• [SUPPLIED PASSAGE]:
++++++++++
Two paths to uniqueness
Removing duplicates boils down to two fundamental approaches. You can sort the data first, which groups identical values together so you can sweep them away in a single pass. Or you can walk through the data once, remembering what you've seen, and only keep the first occurrence of each item.
Sorting is fast and uses almost no extra memory. It modifies the vector in place. The downside is that it destroys the original order. If the sequence of events matters, sorting breaks that information.
Tracking what you've seen preserves the order. You iterate through the vector, check a set of seen items, and build a new vector with only the first occurrences. This keeps the original sequence intact. The downside is memory. You need to store a copy of every unique element in a hash set, which doubles the memory usage for large datasets.
The sort-and-sweep approach
When order doesn't matter, sorting is the most efficient path. You sort the vector to bring duplicates next to each other, then call dedup to remove consecutive duplicates.
fn main() {
// Start with a messy list of error codes
let mut codes = vec![404, 500, 404, 503, 500, 404];
// Sort brings identical values together
// sort_unstable is faster than sort because it skips stability checks
codes.sort_unstable();
// dedup removes consecutive duplicates in place
// It returns the new length, but modifies the vector directly
codes.dedup();
println!("{:?}", codes); // [404, 500, 503]
}
The dedup method only removes consecutive duplicates. If you call dedup on [1, 2, 1], nothing happens because the 1s are not neighbors. Sorting is the prerequisite that makes dedup effective for general deduplication.
Under the hood, dedup uses a two-pointer algorithm. It maintains a read pointer that scans the vector and a write pointer that tracks where the next unique element should go. When the read pointer finds an element different from the previous one, it copies that element to the write pointer and advances the write pointer. This avoids shifting elements unnecessarily and runs in linear time after the sort.
Convention aside: always use sort_unstable before dedup. Stable sorting preserves the relative order of equal elements. dedup throws away all but one equal element, so that stability is wasted work. sort_unstable skips the stability checks and runs faster. The community treats sort_unstable().dedup() as the idiomatic pattern for in-place deduplication.
++++++++++
• [EXERCISE REQUIREMENTS]:
• A. From the passage on removing duplicates, list each distinct error code that appears in the vector in its code sample.
• B. According to the passage on removing duplicates, what happens when dedup is called on [1, 2, 1]?
++++++++++
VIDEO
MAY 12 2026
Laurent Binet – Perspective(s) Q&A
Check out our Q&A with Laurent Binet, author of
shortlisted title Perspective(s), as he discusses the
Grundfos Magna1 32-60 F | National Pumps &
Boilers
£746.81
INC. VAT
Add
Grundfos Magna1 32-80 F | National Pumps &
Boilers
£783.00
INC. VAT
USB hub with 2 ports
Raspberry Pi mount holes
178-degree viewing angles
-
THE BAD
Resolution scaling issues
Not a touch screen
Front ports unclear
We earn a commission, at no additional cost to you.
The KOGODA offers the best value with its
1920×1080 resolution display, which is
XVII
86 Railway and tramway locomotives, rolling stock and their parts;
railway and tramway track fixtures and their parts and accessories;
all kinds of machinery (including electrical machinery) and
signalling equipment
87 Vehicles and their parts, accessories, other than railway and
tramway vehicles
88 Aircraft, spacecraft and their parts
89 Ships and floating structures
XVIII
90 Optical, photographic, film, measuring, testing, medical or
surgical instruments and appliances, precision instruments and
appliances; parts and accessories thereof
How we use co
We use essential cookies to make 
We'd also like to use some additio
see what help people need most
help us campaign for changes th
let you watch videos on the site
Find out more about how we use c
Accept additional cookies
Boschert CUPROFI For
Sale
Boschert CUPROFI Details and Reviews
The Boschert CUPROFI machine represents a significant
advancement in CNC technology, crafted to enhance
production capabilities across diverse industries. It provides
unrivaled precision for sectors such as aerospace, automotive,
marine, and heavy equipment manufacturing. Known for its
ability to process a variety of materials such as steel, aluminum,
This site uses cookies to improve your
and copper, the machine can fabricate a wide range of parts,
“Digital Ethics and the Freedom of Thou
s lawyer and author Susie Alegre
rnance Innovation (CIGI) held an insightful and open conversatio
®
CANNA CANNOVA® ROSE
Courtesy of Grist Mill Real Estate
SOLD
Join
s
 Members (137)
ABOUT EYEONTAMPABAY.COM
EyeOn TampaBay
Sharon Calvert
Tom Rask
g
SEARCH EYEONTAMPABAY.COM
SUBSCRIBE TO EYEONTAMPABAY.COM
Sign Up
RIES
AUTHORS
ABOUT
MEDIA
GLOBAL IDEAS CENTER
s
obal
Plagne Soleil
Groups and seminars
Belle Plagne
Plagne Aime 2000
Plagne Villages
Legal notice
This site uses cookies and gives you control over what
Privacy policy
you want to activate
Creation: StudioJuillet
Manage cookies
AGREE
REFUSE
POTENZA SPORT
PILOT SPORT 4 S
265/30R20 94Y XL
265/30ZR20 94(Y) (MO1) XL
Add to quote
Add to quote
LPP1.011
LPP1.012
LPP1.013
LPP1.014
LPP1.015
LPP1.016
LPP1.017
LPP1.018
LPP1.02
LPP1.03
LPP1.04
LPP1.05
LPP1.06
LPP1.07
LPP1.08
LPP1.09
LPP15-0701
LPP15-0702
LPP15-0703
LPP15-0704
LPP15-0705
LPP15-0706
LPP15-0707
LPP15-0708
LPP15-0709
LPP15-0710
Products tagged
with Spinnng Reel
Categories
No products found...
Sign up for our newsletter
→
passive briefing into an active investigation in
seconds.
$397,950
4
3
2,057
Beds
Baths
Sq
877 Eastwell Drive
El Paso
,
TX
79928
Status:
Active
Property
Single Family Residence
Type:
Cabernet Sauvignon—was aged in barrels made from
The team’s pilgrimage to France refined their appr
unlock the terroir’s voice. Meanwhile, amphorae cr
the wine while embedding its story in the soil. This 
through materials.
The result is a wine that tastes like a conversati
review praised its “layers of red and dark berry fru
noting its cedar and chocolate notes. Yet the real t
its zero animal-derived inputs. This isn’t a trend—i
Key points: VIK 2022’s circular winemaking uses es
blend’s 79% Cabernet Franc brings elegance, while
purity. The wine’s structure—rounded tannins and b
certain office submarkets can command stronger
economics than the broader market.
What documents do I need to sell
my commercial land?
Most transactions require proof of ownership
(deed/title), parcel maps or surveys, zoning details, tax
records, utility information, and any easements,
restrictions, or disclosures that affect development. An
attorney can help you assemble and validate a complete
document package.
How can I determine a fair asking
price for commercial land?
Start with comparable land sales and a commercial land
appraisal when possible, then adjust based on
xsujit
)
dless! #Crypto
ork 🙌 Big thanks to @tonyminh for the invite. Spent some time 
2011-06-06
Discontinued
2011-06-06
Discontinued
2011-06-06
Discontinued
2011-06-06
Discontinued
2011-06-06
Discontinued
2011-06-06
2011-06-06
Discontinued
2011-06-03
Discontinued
++++++++++
• [ANSWERS BELOW]:
• A. 404, 500, 503

• B. Nothing happens, because the 1s are not neighbors.